JUSTICE Il frappe son ami d’enfance avec une barre de fer

Tribunal d'Alès.

Tribunal d'Alès.

Kévin, 26 ans, est aujourd’hui en prison pour avoir frappé Jimmy, un ami, alors qu’il était hospitalisé à la clinique psychiatrique de Quissac.

Ils avaient prévu de passer une partie de l’après-midi ensemble, ainsi que la nuit. Jimmy avait dit à son ami, venu lui rendre visite, qu’il pourrait dormir avec lui, dans sa chambre de la clinique. Les deux hommes commencent par boire de la vodka, mélangée à des médicaments. Le cocktail fait son effet et Kévin agresse verbalement une infirmière qui lui demande de quitter les lieux. Finalement, Jimmy change d’avis et souhaite aussi que son ami s’en aille. Une première altercation éclate entre les deux hommes. Kévin s’échappe quelques instants et revient avec une barre de fer.

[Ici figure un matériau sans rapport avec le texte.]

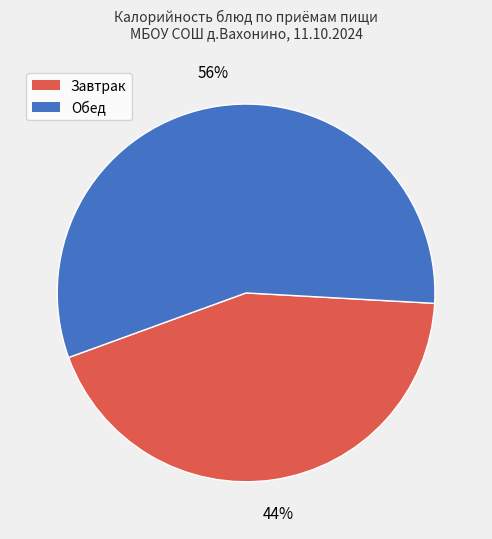

Is there any slice that represents more than half of the pie?

Yes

- Je voulais m’excuser, assure-t-il.

- Drôle de manière de le faire, commente la présidente du tribunal Annabelle Ledrapier.

Les prétendues excuses se transformeront en violente rixe. Selon quatre témoins – deux patients et deux membres du personnel – Kévin frappe la tête de Jimmy avec la barre de fer. Kévin aussi reçoit des coups et perd plusieurs dents dans la bagarre. Deux autres personnes tentent de les séparer.

Lorsque la présidente tente de comprendre ce qu’il s’est passé, Kévin se défend comme il peut : « C’est lui qui a commencé à me mettre des coups ! Il a voulu jouer le héros devant les infirmières ! ». En pleurs dans le box, l’accusé tente aussi de minimiser les faits : « Oui on s’est battu mais c’est parce-qu’on est des amis d’enfance, c’est arrivé plusieurs fois ! ». Déjà condamné à sept reprises pour des violences, Kévin dit pourtant avoir « arrêté les conneries » depuis qu’il est devenu papa : « Ça fait deux ans que la justice n’a plus entendu parler de moi. Mes filles me manquent, je vais faire une connerie si je reste en prison ! »

Mais le prévenu ne parvient pas à attendrir le substitut du procureur qui requiert six mois de prison. Une peine confirmée par le tribunal, à laquelle s’ajoute 250 euros de dommages et intérêts à verser à la victime.